As far as wood type, it's really about your preference.  Plenty of pro Pitmasters use nothing but hickory and put out good 'que.  It's a really deep smoke flavor but not overpowering - kind of sweet.  I just put a lot of oak and cherry in with my hickory because I have a good bit of oak.  And I like cherry.  But oak will also provide a good smoky flavor too.  It's just about your preference.  The main thing to avoid is green wood if you aren't using fruit wood.  Green wood is bitter if you use a strong wood like hickory or even oak.
There is a thread on here that goes into detail about wood types - type "woods for smoking" in the search bar.


----------



## sqwib (Mar 28, 2014)

BlkStallionBBQ said:


> Thanks for all the helpful tips/advice. I am trying to soak in as much knowledge as possible while I try and get the money together for the smoker. So overall what I am understanding is that using charcoal with wood for smoking is an option as well as using solely wood, something mild like oak, is another option?


Yes your pit should be fine to use all three, just depends on what you want.

I would look into a charcoal basket and look into mods for this pit, Using a basket and properly elevating it will give you some control.

If using all wood you can save your junk wood for the initial startup to get a coal bed and use the junk wood as fuel during foiling stage or when your food is covered.

As far as wood goes, for the pit, I use anything (as long as its a safe smoking wood) I can get my hands on, primarily because its fuel and I have never had a bad smoke flavor profile yet, however the GOSM is a different story, I'm a bit pickier with the wood I use on my GOSM.


----------
━━━━━━━━━━━━━━━━
→ ACTIVITIES
A - Answer these questions using the forum thread on smoking wood:
(i) What kind of wood should be avoided when fruit wood isn't being used?
(ii) What two uses for junk wood does sqwib suggest when cooking with all wood?
(iii) On which smoker is sqwib pickier about the wood used?
B - According to the forum thread on smoking wood, why is sqwib willing to burn any safe smoking wood in the pit? Answer in one to three sentences.
C - Copy the forum thread on smoking wood from "Yes your pit" to "on my GOSM.".
━━━━━━━━━━━━━━━━
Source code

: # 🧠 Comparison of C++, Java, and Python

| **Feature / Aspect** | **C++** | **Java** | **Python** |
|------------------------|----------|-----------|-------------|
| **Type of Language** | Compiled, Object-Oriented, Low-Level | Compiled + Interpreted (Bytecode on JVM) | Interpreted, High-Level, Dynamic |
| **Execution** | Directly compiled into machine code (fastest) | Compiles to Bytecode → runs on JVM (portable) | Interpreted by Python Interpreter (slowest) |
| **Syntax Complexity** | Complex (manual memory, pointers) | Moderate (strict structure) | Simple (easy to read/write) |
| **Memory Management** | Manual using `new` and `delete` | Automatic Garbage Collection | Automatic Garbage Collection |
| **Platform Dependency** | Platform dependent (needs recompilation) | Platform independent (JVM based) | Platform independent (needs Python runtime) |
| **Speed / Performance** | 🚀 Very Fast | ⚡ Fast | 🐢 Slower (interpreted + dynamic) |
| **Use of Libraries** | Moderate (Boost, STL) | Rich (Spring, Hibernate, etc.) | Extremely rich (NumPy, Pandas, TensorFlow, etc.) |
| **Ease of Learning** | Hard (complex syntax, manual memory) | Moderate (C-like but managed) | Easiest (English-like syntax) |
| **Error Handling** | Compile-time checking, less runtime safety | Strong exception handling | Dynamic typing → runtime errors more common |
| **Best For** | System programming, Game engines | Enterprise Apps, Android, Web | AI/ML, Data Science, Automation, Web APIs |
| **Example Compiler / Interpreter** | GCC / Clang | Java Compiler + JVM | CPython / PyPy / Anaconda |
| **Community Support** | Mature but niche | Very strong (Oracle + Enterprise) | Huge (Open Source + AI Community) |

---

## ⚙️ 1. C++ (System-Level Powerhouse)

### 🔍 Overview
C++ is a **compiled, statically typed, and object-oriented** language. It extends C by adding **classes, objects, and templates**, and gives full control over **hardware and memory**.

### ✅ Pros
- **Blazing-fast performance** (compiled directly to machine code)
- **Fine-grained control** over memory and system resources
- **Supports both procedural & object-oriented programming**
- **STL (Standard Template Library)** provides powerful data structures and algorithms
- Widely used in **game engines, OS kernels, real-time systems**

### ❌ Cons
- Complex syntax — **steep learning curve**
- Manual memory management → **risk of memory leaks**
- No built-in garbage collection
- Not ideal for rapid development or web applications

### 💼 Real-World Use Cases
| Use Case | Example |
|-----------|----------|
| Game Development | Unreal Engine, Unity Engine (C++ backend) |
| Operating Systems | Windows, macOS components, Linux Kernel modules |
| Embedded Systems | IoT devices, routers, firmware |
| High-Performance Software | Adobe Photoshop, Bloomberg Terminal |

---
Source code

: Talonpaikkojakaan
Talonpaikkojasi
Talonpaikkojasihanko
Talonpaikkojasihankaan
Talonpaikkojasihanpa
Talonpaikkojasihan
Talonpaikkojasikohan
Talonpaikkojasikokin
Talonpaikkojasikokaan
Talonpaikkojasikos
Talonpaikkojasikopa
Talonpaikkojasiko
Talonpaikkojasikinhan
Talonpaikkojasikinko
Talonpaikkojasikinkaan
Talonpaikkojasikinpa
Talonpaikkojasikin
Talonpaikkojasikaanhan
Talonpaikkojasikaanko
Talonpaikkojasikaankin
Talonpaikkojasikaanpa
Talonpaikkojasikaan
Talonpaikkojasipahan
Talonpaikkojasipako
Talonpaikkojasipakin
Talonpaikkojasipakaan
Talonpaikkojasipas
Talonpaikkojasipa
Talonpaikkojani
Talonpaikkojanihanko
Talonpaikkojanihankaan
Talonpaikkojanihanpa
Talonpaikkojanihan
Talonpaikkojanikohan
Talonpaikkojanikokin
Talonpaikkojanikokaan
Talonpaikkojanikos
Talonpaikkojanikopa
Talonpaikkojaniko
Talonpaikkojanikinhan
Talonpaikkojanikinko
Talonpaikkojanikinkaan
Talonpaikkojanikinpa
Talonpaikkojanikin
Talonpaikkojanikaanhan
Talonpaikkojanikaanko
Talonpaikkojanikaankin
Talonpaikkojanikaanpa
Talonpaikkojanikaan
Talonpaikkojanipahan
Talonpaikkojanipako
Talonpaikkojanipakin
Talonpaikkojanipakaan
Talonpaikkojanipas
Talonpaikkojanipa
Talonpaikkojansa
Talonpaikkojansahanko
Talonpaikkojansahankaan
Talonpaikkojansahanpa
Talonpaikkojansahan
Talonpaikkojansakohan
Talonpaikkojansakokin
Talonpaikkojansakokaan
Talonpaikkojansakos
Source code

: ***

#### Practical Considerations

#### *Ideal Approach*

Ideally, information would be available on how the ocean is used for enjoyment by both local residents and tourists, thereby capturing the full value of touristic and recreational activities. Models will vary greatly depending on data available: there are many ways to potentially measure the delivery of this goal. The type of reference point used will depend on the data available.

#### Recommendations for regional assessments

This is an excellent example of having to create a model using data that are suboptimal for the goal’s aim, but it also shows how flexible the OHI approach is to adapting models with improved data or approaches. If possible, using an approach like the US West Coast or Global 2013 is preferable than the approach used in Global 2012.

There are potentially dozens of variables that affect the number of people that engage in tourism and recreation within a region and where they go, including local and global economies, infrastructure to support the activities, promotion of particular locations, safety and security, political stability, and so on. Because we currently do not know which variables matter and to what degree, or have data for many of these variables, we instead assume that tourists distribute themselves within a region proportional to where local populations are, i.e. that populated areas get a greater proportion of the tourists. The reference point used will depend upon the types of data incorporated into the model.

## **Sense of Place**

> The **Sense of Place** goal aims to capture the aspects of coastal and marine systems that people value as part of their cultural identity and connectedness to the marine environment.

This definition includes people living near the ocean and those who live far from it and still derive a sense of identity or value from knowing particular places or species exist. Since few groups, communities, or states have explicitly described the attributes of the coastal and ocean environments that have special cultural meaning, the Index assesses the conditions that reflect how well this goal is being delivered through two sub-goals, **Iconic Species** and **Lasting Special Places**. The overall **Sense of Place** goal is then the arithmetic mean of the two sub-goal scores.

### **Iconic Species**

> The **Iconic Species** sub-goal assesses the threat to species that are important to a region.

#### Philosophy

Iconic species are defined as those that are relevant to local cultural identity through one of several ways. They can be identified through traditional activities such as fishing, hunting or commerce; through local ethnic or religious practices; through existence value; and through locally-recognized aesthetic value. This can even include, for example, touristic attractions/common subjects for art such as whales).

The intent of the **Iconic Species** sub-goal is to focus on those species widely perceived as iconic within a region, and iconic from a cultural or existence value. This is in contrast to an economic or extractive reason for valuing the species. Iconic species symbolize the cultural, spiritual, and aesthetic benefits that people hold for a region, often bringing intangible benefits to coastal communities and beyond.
━━━━━━━━━━━━━━━━
→ RESPONSES IN ORDER
A -
(i) Green wood.
(ii) Use it at the initial startup to get a coal bed, and use it as fuel during the foiling stage or when the food is covered.
(iii) The GOSM.

B - In the pit, the wood mainly serves as fuel. Sqwib has also never gotten a bad smoke flavor profile from it.

C -
Yes your pit should be fine to use all three, just depends on what you want.

I would look into a charcoal basket and look into mods for this pit, Using a basket and properly elevating it will give you some control.

If using all wood you can save your junk wood for the initial startup to get a coal bed and use the junk wood as fuel during foiling stage or when your food is covered.

As far as wood goes, for the pit, I use anything (as long as its a safe smoking wood) I can get my hands on, primarily because its fuel and I have never had a bad smoke flavor profile yet, however the GOSM is a different story, I'm a bit pickier with the wood I use on my GOSM.